*Records to process*.
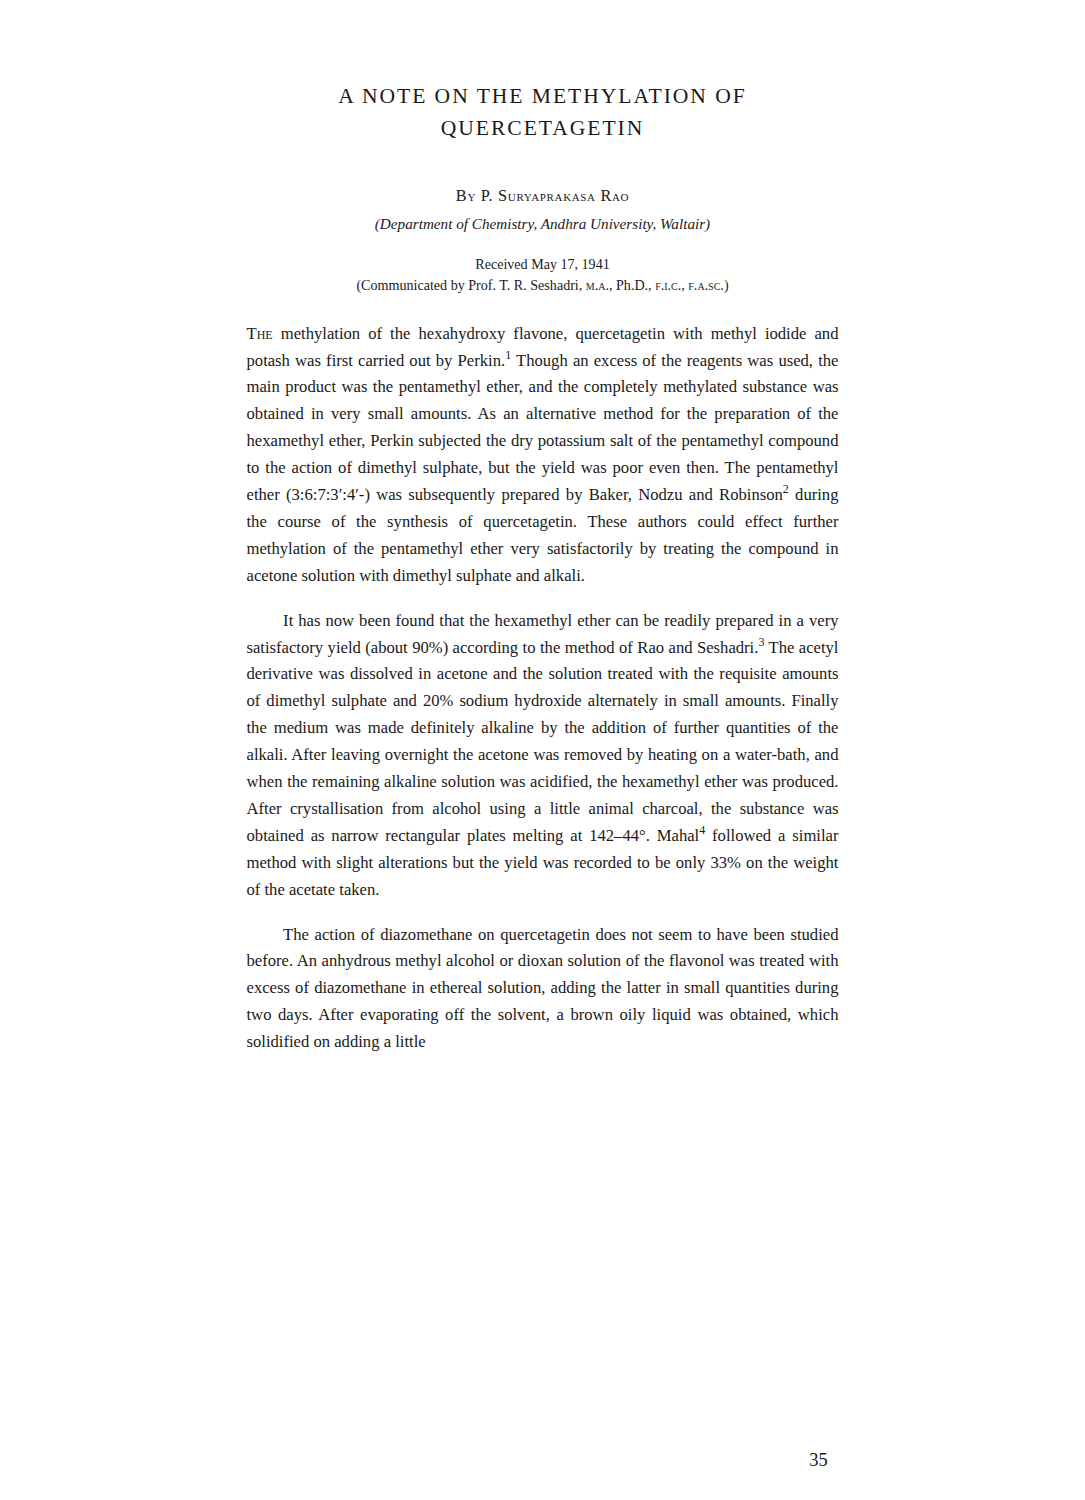A Note on the Methylation of
Quercetagetin
By P. Suryaprakasa Rao
(Department of Chemistry, Andhra University, Waltair)
Received May 17, 1941
(Communicated by Prof. T. R. Seshadri, m.a., Ph.D., f.i.c., f.a.sc.)
The methylation of the hexahydroxy flavone, quercetagetin with methyl iodide and potash was first carried out by Perkin.1 Though an excess of the reagents was used, the main product was the pentamethyl ether, and the completely methylated substance was obtained in very small amounts. As an alternative method for the preparation of the hexamethyl ether, Perkin subjected the dry potassium salt of the pentamethyl compound to the action of dimethyl sulphate, but the yield was poor even then. The pentamethyl ether (3:6:7:3′:4′-) was subsequently prepared by Baker, Nodzu and Robinson2 during the course of the synthesis of quercetagetin. These authors could effect further methylation of the pentamethyl ether very satisfactorily by treating the compound in acetone solution with dimethyl sulphate and alkali.
It has now been found that the hexamethyl ether can be readily prepared in a very satisfactory yield (about 90%) according to the method of Rao and Seshadri.3 The acetyl derivative was dissolved in acetone and the solution treated with the requisite amounts of dimethyl sulphate and 20% sodium hydroxide alternately in small amounts. Finally the medium was made definitely alkaline by the addition of further quantities of the alkali. After leaving overnight the acetone was removed by heating on a water-bath, and when the remaining alkaline solution was acidified, the hexamethyl ether was produced. After crystallisation from alcohol using a little animal charcoal, the substance was obtained as narrow rectangular plates melting at 142–44°. Mahal4 followed a similar method with slight alterations but the yield was recorded to be only 33% on the weight of the acetate taken.
The action of diazomethane on quercetagetin does not seem to have been studied before. An anhydrous methyl alcohol or dioxan solution of the flavonol was treated with excess of diazomethane in ethereal solution, adding the latter in small quantities during two days. After evaporating off the solvent, a brown oily liquid was obtained, which solidified on adding a little
35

*Problem statement*. Pictures are to be left out; everything else in the records gets retyped exactly.

*Task answer*.
A Note on the Methylation of
Quercetagetin
By P. Suryaprakasa Rao
(Department of Chemistry, Andhra University, Waltair)
Received May 17, 1941
(Communicated by Prof. T. R. Seshadri, m.a., Ph.D., f.i.c., f.a.sc.)
The methylation of the hexahydroxy flavone, quercetagetin with methyl iodide and potash was first carried out by Perkin.1 Though an excess of the reagents was used, the main product was the pentamethyl ether, and the completely methylated substance was obtained in very small amounts. As an alternative method for the preparation of the hexamethyl ether, Perkin subjected the dry potassium salt of the pentamethyl compound to the action of dimethyl sulphate, but the yield was poor even then. The pentamethyl ether (3:6:7:3′:4′-) was subsequently prepared by Baker, Nodzu and Robinson2 during the course of the synthesis of quercetagetin. These authors could effect further methylation of the pentamethyl ether very satisfactorily by treating the compound in acetone solution with dimethyl sulphate and alkali.
It has now been found that the hexamethyl ether can be readily prepared in a very satisfactory yield (about 90%) according to the method of Rao and Seshadri.3 The acetyl derivative was dissolved in acetone and the solution treated with the requisite amounts of dimethyl sulphate and 20% sodium hydroxide alternately in small amounts. Finally the medium was made definitely alkaline by the addition of further quantities of the alkali. After leaving overnight the acetone was removed by heating on a water-bath, and when the remaining alkaline solution was acidified, the hexamethyl ether was produced. After crystallisation from alcohol using a little animal charcoal, the substance was obtained as narrow rectangular plates melting at 142–44°. Mahal4 followed a similar method with slight alterations but the yield was recorded to be only 33% on the weight of the acetate taken.
The action of diazomethane on quercetagetin does not seem to have been studied before. An anhydrous methyl alcohol or dioxan solution of the flavonol was treated with excess of diazomethane in ethereal solution, adding the latter in small quantities during two days. After evaporating off the solvent, a brown oily liquid was obtained, which solidified on adding a little
35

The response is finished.